Nanochannel Delivery Systems for Controlled and Sustained Administration of Therapeutics and Cell Transplantation
Problem: Medical practitioners have long realized the need for personalized treatment that can synergize with the body’s innate response to diseases and medical conditions. Currently, the most common approaches to drug administration in medicine are 1) oral or intravenous delivery of a “bolus” (a large amount of drug delivered all at once) at regular intervals and 2) intravenous slow infusions. Bolus administration is commonly associated with adverse side effects derived from a temporary regional overdose following each administration to the patient. Infusions are required in cases of highly toxic drugs (typical of numerous chemotherapeutics), which force patients to be hospitalized for hours to days in order to monitor the severe side effects of the treatments. This conventional practice is arguably a rudimentary and impersonal approach to drug delivery, where therapeutics are often inefficiently delivered at the maximum tolerated
dose (MTD). Can we instead mimic the body’s natural control over the release of molecules with accurate dosing and precise timing? The answer to personalized treatment can be found
in nanotechnology and nanoscale fluid mechanics.
A conceptual design of our implantable, artificial NanoGland incorporated into a distributed biosensor network (BSN). The first inset (from left to right, top to bottom) depicts an implant prototype, containing the nanochannel membrane, the drug reservoir, sensor, telemetry, and control electronics, and a battery or RF antenna for remote powering. The second inset is an actual fabricated nanochannel membrane complete with surface deposited gold electrodes.
The graph shows data (acquired at the beginning of February 2012) of the controlled release
of dendritic fullerene 1 (a free radical scavenging agent) from a nanochannel membrane.
Approach: Steady-Release NanoGlands: Nanofluidic membranes reveal counterintuitive mass transport phenomena in nanochannels caused by fluid confinement. Our research in the Department of Nanomedicine has shown that by shrinking the channels by a factor close to the sizes of the diffusing molecules, it was possible to achieve a saturated, concentration-independent transport through the membranes. This shows promise for controlled transport of molecules and therapeutics. As such, we focus on the development of nanopores, nanochanneled membranes and nanoscale fluid mechanics. To advance this technology, we have used sacrificial layer techniques to reproducibly fabricate nanochannels as small as 3 nm. By exploiting nanochannels in passive systems, we were able to achieve a controlled and constant delivery of therapeutics and nanoparticles, in vitro and in vivo, for extended periods of time, while mimicking the basal and continuous release of molecules from glands to the rest of the body. This functionality cannot be attained at the macro- or microscale without the use of complex pumps and other moving components, because the diffusion of molecules is “Fickian,” which means that the release rate is dictated by the gradient of the molecular concentration.
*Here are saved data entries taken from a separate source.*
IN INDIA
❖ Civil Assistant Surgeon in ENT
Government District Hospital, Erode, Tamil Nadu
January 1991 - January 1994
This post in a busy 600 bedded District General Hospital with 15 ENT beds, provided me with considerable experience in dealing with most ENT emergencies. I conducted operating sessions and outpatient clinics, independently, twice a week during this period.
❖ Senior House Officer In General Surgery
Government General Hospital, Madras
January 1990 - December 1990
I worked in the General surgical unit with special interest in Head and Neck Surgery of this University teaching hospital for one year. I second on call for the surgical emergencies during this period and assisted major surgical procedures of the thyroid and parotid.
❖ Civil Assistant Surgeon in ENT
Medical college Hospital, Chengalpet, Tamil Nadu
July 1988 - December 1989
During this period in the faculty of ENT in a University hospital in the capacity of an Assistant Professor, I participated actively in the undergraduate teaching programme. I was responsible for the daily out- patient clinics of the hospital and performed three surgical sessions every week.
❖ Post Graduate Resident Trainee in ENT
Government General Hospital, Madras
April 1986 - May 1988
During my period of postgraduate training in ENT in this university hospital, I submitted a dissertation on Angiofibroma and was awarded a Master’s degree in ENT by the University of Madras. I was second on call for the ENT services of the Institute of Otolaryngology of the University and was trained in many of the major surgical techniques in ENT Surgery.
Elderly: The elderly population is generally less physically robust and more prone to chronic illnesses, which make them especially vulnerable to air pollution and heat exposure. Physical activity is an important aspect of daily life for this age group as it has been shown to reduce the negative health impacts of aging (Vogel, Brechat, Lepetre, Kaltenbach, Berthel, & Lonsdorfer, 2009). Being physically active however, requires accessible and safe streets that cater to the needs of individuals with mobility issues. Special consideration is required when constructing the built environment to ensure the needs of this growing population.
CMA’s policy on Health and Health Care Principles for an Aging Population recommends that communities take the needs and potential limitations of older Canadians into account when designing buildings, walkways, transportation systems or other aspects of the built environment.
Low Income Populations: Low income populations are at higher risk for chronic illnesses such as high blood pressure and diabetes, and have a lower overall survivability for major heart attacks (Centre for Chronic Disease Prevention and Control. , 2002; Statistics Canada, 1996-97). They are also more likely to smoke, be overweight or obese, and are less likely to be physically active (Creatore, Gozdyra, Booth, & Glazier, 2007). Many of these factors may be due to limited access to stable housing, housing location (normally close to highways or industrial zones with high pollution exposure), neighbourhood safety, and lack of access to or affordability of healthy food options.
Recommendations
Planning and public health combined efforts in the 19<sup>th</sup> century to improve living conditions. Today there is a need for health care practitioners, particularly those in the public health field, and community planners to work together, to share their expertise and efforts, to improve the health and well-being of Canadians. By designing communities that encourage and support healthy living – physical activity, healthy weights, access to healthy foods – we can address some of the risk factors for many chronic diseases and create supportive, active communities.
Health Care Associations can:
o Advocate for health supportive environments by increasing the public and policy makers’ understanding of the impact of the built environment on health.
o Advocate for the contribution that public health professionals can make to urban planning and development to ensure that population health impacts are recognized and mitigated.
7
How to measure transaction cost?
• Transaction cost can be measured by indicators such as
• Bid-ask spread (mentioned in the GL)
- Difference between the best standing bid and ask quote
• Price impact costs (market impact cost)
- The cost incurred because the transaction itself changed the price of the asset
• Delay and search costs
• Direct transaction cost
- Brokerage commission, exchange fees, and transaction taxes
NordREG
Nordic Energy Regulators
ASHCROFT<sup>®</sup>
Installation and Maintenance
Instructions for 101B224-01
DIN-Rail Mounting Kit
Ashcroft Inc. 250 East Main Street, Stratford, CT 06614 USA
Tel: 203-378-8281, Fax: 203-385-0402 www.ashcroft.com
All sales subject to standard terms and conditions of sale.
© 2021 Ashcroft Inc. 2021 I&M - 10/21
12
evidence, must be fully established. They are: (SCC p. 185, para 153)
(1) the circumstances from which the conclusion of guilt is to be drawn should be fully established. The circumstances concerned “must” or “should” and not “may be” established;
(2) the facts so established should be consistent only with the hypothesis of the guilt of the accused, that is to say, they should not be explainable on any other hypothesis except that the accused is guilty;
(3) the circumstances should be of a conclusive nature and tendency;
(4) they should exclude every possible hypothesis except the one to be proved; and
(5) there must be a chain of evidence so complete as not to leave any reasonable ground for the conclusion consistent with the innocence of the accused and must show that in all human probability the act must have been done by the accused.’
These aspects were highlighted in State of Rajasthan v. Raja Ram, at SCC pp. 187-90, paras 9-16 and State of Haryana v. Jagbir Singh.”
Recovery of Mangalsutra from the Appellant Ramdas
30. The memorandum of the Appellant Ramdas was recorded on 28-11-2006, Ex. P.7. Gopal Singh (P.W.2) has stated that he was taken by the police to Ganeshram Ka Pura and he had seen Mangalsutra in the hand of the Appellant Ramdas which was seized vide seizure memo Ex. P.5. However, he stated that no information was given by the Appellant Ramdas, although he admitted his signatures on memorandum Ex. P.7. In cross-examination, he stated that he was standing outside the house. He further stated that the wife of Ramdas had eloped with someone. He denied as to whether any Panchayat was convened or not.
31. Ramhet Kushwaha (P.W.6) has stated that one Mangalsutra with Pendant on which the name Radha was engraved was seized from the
Active-Release NanoGlands: A time-variable rate of release can be also achieved through electrokinetic phenomena that occur when an electrical potential is applied between the inlet and outlet of the channels. Electrokinetic phenomena, such as electrophoresis and electroosmosis, have been widely studied in microchannels. We have developed implantable nanochannel membranes with electrodes near the membrane inlet and outlet and demonstrated that the delivery of molecules in proportion to the applied electrical field is up to 10 times higher than for passive delivery. Additionally, by reversing the polarity of the applied electrical field, the molecule release can completely stop. As opposed to the rudimentary conventional practice where drugs are “digitally” administered, such nanochannel technologies afford “analog” time modulation, where timing, duration and frequency of administration can be precisely adjusted as needed. This approach mimics the time-variable release of molecules in the body and can enable new delivery regimens, including “chronotherapy,” the synchronization of drug delivery with optimal times during the circadian cycle of the body.